Fortigate: GRE tunnel creation

A GRE (Genereic Routing Encapsulation) is a tunneling protocol that allows data to be encapsulated and sent over a simulated point-to-point link. The beauty of it is that it will encapsulate many different types of traffic and De-encapsulate it on the other. This basically means any traffic sent to the tunnel interface will be stuffed it in a envelope and sent to the remote gateway, removed from the envelope,  and forwarded normally. The network which the traffic is being routed across  only sees GRE and not the individual IP header. A GRE tunnel can be used with or without IPSEC for encryption. This blog entry creates a tunnel WITHOUT IPSEC.

This is not only a one of the only ways to get Routing updates/traffic such as OSPF across a IPSEC VPN, but also is a wonderful troubleshooting option.I have seen this be a great troubleshooting tool when an MPLS might be blocking traffic.

Recently I have utilized a GRE tunnel  to tunnel all multicast traffic across a MPLS network that does not support multicast. By tunneling all the Mulicast data, the MPLS only saw GRE packets and the multicast streams worked great.

In this post I will demonstrate how to create a GRE tunnel between two Fortigate firewalls. Traffic will then be encapsulated from the source and de-encapsulated and forwarded normally on the remote end point. Most of the GRE configuration within the Fortigate is CLI only and not something that can be configured in the GUI.

Steps needed

  • Create System GRE tunnel, Assign local and remote gateways (WAN IPs)
  • Modify system interface GRE settings and assign local/remote tunnel IPs (Tunnel IPs)
  • Create Firewall policies to allow traffic
  • Create routes to remote side of the tunnel , and select GRE tunnel as destination interface
  • Test

The process is relatively straight forward and simple. First we need to create our GRE tunnel. The two sites we will be creating the tunnel on are Site-A, and Site-B.
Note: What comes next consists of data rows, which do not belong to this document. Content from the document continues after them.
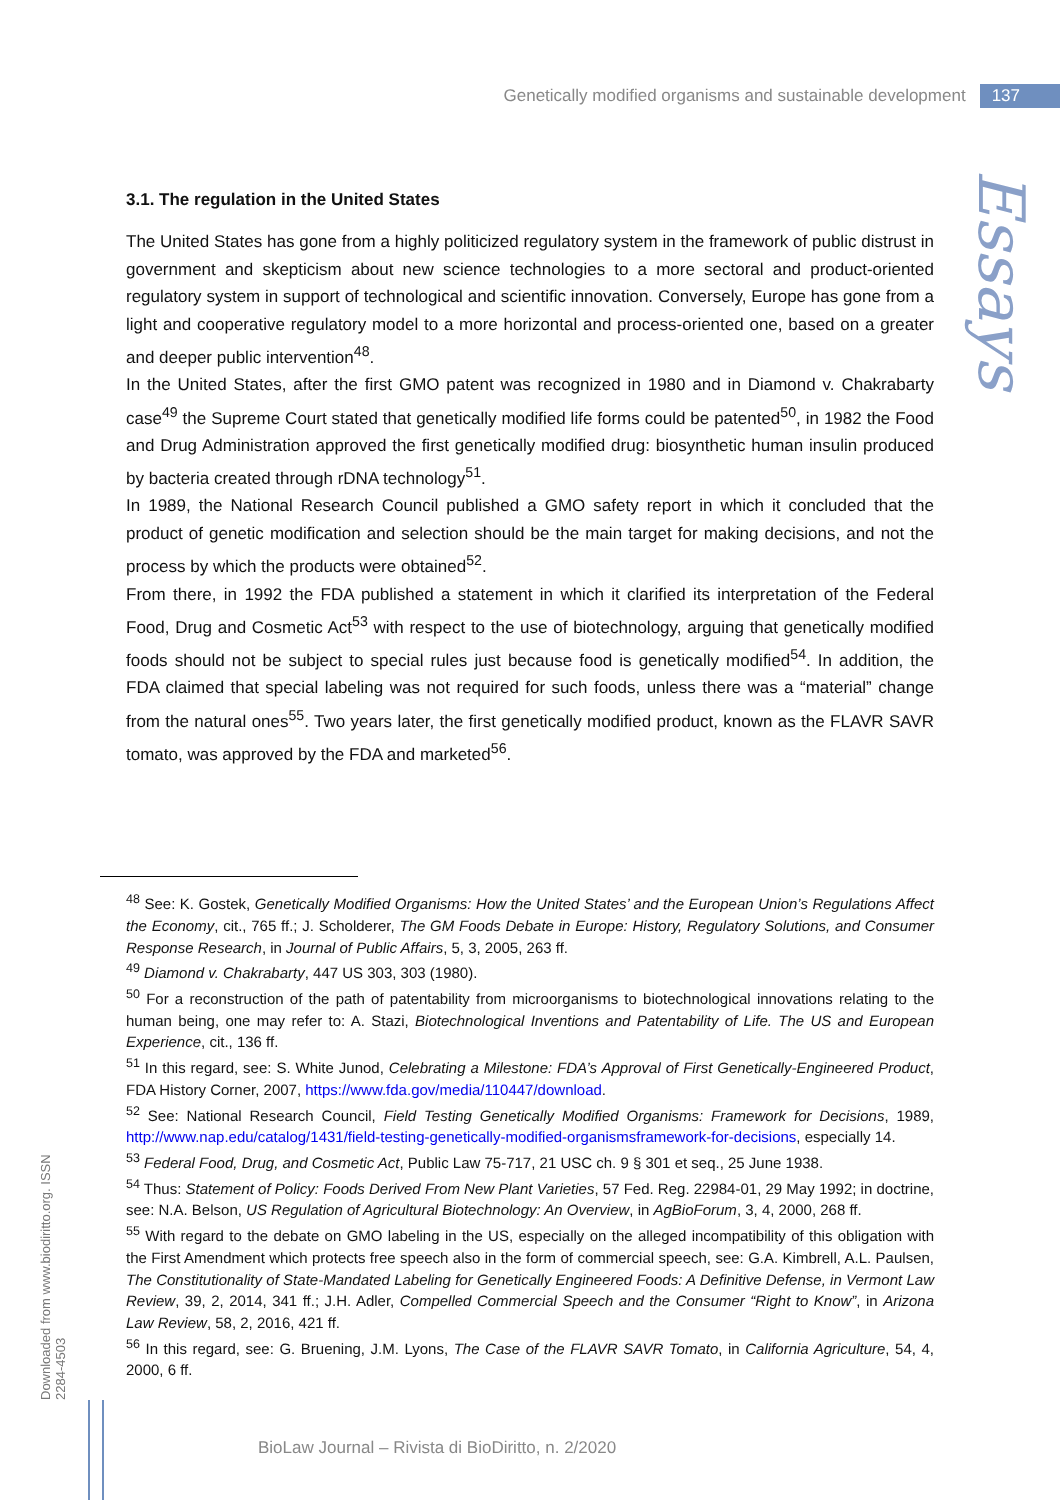Genetically modified organisms and sustainable development 137
Essays
Downloaded from www.biodiritto.org. ISSN 2284-4503
3.1. The regulation in the United States
The United States has gone from a highly politicized regulatory system in the framework of public distrust in government and skepticism about new science technologies to a more sectoral and product-oriented regulatory system in support of technological and scientific innovation. Conversely, Europe has gone from a light and cooperative regulatory model to a more horizontal and process-oriented one, based on a greater and deeper public intervention<sup>48</sup>.
In the United States, after the first GMO patent was recognized in 1980 and in Diamond v. Chakrabarty case<sup>49</sup> the Supreme Court stated that genetically modified life forms could be patented<sup>50</sup>, in 1982 the Food and Drug Administration approved the first genetically modified drug: biosynthetic human insulin produced by bacteria created through rDNA technology<sup>51</sup>.
In 1989, the National Research Council published a GMO safety report in which it concluded that the product of genetic modification and selection should be the main target for making decisions, and not the process by which the products were obtained<sup>52</sup>.
From there, in 1992 the FDA published a statement in which it clarified its interpretation of the Federal Food, Drug and Cosmetic Act<sup>53</sup> with respect to the use of biotechnology, arguing that genetically modified foods should not be subject to special rules just because food is genetically modified<sup>54</sup>. In addition, the FDA claimed that special labeling was not required for such foods, unless there was a “material” change from the natural ones<sup>55</sup>. Two years later, the first genetically modified product, known as the FLAVR SAVR tomato, was approved by the FDA and marketed<sup>56</sup>.
<sup>48</sup> See: K. Gostek, Genetically Modified Organisms: How the United States’ and the European Union’s Regulations Affect the Economy, cit., 765 ff.; J. Scholderer, The GM Foods Debate in Europe: History, Regulatory Solutions, and Consumer Response Research, in Journal of Public Affairs, 5, 3, 2005, 263 ff.
<sup>49</sup> Diamond v. Chakrabarty, 447 US 303, 303 (1980).
<sup>50</sup> For a reconstruction of the path of patentability from microorganisms to biotechnological innovations relating to the human being, one may refer to: A. Stazi, Biotechnological Inventions and Patentability of Life. The US and European Experience, cit., 136 ff.
<sup>51</sup> In this regard, see: S. White Junod, Celebrating a Milestone: FDA’s Approval of First Genetically-Engineered Product, FDA History Corner, 2007, https://www.fda.gov/media/110447/download.
<sup>52</sup> See: National Research Council, Field Testing Genetically Modified Organisms: Framework for Decisions, 1989, http://www.nap.edu/catalog/1431/field-testing-genetically-modified-organismsframework-for-decisions, especially 14.
<sup>53</sup> Federal Food, Drug, and Cosmetic Act, Public Law 75-717, 21 USC ch. 9 § 301 et seq., 25 June 1938.
<sup>54</sup> Thus: Statement of Policy: Foods Derived From New Plant Varieties, 57 Fed. Reg. 22984-01, 29 May 1992; in doctrine, see: N.A. Belson, US Regulation of Agricultural Biotechnology: An Overview, in AgBioForum, 3, 4, 2000, 268 ff.
<sup>55</sup> With regard to the debate on GMO labeling in the US, especially on the alleged incompatibility of this obligation with the First Amendment which protects free speech also in the form of commercial speech, see: G.A. Kimbrell, A.L. Paulsen, The Constitutionality of State-Mandated Labeling for Genetically Engineered Foods: A Definitive Defense, in Vermont Law Review, 39, 2, 2014, 341 ff.; J.H. Adler, Compelled Commercial Speech and the Consumer “Right to Know”, in Arizona Law Review, 58, 2, 2016, 421 ff.
<sup>56</sup> In this regard, see: G. Bruening, J.M. Lyons, The Case of the FLAVR SAVR Tomato, in California Agriculture, 54, 4, 2000, 6 ff.
BioLaw Journal – Rivista di BioDiritto, n. 2/2020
Here is an overview of the network

GRE-overview

Site A

CLI commandsconfig system gre-tunnel
edit “GRE-to-SITEB”
set interface “WAN1”
set remote-gw 2.2.2.1    — Remote firewall WAN IP
set local-gw 1.1.1.1          — Local FW WAN1 IP
next
end

config system interface
edit “GRE-to-SiteB”
set vdom “root”
set ip 192.168.254.1 255.255.255.255    — Local Tunnel IP
set allowaccess ping
set type tunnel
set remote-ip 192.168.254.2                  — Remote Tunnel Endpoint IP
set snmp-index 65
set interface “WAN1”
next
end

Route CreationGRE-overview.JPG

Now we can create the static route pointing my remote traffic (10.2.2.0/24) through the GRE-to-SiteB GRE tunnel.

Route-SiteA

Firewall Policy creation

Next we need to create the Firewall policies allowing traffic from the GRE-Tunnel and to the GRE-Tunnel from the LAN interface or whichever interface your traffic originates on.

Policy-SiteA

 

SITE B

GRE Tunnel creation

config system gre-tunnel
edit “GRE-to-SITEA”
set interface “wan1”
set remote-gw 2.2.2.1
set local-gw 1.1.1.1
next
end

config system interface
edit “GRE-to-SITEA”
set vdom “root”
set ip 192.168.254.2 255.255.255.255
set allowaccess ping
set type tunnel
set remote-ip 192.168.254.1
set snmp-index 8
set interface “wan1”
next
end

Route Creation

Now we can create the static route pointing my remote traffic (10.1.1.0/24) through the GRE-to-SiteA GRE tunnel.

Route-SITEB

Firewall Policy creation

Next we need to create the Firewall policies allowing traffic from the GRE-Tunnel and to the GRE-Tunnel from the LAN interface or whichever interface your traffic originates on.

Policy-SiteB

That should be it.

Now lets see if we can ping across our tunnel. As shown below pings work great! Pinging both the tunnel interface and across the tunnel are great ways to check if this tunnel is actually working. Odds are if you have enabled ping on the tunnel interface, and cannot ping it from the other side then the tunnel is not working. Also, check the Firewall policy count to make sure it is increasing with traffic – if so everything is working .

site-a-pings

site-a-count

 

Thanks!

4 responses to “Fortigate: GRE tunnel creation

  1. ARLM September 20, 2016 at 7:42 pm

    Hello,

    I’ve created a tunnel interface on Fortinet 60D with 5.4 software version… in other and I’ve a Cisco 4500 and the tunnel don’t come up… can you give an advice?

    Regards,
    Mad

  2. Taffy September 8, 2017 at 2:37 am

    hi, can you share with me cisco config also? Currently i got an issue with cisco 1941 and fortigate 100D.